TASK DETAILS. Word for word, transcribe the material below from its first line to the line with "pinky tip: (218, 211)", both included.
____
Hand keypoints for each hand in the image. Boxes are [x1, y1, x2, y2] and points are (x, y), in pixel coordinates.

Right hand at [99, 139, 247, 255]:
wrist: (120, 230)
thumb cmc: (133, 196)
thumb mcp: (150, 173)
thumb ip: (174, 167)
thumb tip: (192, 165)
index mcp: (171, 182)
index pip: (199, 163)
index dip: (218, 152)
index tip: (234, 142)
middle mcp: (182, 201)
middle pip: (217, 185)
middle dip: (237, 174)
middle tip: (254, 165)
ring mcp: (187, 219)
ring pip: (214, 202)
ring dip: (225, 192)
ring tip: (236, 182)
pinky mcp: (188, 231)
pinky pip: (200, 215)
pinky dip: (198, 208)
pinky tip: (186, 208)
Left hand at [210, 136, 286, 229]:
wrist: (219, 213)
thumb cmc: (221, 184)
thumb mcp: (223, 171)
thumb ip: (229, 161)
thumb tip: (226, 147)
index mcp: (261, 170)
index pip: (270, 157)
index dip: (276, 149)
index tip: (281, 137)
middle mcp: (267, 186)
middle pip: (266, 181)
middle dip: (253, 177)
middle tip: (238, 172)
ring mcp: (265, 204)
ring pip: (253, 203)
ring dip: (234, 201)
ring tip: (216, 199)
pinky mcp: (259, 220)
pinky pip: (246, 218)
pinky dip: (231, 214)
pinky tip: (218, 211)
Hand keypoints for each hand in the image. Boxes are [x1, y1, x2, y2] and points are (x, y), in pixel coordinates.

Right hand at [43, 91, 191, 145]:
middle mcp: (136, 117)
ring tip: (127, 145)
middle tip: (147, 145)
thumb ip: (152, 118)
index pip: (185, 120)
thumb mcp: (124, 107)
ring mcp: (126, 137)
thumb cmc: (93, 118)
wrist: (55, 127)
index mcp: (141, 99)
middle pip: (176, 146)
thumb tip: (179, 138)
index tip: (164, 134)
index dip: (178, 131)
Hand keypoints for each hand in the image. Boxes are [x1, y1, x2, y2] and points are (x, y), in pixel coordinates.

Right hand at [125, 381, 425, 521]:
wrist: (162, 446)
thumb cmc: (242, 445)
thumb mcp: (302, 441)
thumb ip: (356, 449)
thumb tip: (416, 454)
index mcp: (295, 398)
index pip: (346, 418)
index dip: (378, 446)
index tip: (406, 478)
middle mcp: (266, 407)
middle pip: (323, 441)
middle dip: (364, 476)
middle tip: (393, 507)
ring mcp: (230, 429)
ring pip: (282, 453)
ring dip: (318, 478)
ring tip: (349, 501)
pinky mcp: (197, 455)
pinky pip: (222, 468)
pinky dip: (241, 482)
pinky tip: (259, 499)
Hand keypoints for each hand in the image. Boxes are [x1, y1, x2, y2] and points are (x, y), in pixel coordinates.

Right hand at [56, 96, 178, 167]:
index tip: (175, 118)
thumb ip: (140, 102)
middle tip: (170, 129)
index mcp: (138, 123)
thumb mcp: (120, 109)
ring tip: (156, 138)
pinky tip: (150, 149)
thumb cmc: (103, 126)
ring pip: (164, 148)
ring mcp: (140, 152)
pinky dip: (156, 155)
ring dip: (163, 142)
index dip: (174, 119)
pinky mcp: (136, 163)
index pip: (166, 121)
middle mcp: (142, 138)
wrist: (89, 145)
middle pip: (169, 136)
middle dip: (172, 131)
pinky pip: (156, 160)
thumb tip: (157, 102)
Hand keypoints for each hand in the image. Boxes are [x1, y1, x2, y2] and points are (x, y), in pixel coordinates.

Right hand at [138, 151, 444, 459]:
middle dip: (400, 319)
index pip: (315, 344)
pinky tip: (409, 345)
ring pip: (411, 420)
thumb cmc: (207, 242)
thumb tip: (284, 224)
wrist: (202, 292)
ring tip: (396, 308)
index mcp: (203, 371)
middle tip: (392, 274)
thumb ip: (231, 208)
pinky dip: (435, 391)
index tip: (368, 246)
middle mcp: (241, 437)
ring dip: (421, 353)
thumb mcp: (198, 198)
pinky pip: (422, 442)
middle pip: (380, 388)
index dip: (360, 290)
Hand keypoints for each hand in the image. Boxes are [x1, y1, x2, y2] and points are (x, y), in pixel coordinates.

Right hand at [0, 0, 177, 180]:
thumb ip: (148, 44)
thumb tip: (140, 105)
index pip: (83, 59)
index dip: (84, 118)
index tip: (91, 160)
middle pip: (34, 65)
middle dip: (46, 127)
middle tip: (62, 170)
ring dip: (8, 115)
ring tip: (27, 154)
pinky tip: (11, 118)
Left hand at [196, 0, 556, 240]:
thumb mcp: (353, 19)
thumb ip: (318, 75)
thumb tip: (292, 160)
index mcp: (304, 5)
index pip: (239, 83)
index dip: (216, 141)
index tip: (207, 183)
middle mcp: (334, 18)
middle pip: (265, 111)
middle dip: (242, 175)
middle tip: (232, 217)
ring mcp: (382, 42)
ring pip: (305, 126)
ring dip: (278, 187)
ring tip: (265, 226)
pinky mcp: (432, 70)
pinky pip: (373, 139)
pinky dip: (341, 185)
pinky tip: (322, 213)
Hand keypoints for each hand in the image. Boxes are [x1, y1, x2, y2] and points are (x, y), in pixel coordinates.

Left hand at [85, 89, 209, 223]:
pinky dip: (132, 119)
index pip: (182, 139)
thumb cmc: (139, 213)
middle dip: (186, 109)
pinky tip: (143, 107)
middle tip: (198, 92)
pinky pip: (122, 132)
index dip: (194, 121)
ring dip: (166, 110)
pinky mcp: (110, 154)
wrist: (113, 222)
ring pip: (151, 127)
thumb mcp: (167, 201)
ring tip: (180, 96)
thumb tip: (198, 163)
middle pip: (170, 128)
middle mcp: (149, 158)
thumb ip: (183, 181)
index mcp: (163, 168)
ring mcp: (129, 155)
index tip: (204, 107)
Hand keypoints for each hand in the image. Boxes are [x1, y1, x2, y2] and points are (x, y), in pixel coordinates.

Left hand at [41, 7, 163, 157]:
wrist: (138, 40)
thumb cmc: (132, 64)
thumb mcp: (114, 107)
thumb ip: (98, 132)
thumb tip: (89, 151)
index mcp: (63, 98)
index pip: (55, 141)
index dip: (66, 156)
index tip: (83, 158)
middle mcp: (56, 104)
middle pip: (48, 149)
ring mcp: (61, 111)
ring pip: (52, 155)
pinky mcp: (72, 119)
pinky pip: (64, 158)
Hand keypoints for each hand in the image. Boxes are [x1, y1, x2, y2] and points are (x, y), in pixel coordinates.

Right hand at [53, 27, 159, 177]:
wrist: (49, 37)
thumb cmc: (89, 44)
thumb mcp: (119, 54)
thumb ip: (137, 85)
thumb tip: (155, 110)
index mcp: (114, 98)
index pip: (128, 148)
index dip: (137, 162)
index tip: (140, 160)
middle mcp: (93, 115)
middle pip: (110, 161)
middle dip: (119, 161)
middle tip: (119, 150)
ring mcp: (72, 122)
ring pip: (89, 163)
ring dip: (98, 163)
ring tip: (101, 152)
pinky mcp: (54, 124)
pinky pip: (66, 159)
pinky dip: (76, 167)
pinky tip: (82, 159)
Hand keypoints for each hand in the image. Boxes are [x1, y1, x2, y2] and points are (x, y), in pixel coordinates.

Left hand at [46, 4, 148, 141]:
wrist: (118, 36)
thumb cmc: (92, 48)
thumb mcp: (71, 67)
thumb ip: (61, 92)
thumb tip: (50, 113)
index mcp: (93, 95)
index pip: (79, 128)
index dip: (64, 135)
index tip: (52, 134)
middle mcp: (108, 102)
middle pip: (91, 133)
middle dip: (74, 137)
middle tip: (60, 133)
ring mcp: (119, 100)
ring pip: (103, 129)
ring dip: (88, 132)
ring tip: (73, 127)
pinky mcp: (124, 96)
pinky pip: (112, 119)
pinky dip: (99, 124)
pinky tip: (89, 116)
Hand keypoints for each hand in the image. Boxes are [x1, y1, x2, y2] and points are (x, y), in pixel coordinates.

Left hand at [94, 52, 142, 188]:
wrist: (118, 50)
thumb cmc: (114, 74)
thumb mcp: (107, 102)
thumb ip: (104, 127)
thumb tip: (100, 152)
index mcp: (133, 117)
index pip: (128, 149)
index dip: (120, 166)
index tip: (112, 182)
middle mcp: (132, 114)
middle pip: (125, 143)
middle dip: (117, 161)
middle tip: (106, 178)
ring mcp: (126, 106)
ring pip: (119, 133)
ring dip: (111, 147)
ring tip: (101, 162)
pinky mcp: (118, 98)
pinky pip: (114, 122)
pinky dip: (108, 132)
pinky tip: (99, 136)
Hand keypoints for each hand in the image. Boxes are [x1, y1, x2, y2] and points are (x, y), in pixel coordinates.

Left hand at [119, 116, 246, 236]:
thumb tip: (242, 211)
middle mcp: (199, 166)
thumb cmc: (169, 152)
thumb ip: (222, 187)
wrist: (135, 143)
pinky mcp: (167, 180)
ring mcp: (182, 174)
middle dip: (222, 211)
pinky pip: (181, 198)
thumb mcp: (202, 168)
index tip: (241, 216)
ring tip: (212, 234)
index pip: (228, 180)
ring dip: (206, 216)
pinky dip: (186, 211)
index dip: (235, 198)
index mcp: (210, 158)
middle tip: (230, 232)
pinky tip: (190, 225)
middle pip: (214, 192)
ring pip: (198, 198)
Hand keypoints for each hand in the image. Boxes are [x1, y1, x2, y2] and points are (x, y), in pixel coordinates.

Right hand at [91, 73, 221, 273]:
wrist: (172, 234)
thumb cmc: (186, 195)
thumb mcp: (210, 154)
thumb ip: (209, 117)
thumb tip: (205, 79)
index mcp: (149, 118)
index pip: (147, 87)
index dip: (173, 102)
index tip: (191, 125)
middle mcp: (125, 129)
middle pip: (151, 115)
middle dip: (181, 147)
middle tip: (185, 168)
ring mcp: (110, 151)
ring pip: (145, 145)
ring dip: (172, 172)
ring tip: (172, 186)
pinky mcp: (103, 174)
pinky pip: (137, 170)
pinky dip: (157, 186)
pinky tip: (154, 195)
____
TASK SOLUTION.
Hand keypoints for each hand in the image. Boxes are [x1, y1, x2, y2] and points are (x, y), in pixel coordinates.

Right hand at [99, 139, 247, 255]:
wrist: (120, 230)
thumb cmc: (133, 196)
thumb mcp: (150, 173)
thumb ip: (174, 167)
thumb tip: (192, 165)
index mcp: (171, 182)
index pip: (199, 163)
index dip: (218, 152)
index tip: (234, 142)
middle mcp: (182, 201)
middle pip: (217, 185)
middle dip: (237, 174)
middle tip: (254, 165)
ring mcp: (187, 219)
ring pip: (214, 202)
ring dip: (225, 192)
ring tip: (236, 182)
pinky mcp: (188, 231)
pinky pip: (200, 215)
pinky dip: (198, 208)
pinky tip: (186, 208)
Left hand at [210, 136, 286, 229]:
wrist: (219, 213)
thumb cmc: (221, 184)
thumb mcp: (223, 171)
thumb ip: (229, 161)
thumb tip: (226, 147)
index mcp: (261, 170)
index pip: (270, 157)
index dip: (276, 149)
index tip: (281, 137)
middle mcp: (267, 186)
middle pip: (266, 181)
middle dip: (253, 177)
middle tip: (238, 172)
ring mcp: (265, 204)
ring pip: (253, 203)
ring dip: (234, 201)
ring tip: (216, 199)
pinky mcp: (259, 220)
pinky pip: (246, 218)
pinky dip: (231, 214)
pinky tip: (218, 211)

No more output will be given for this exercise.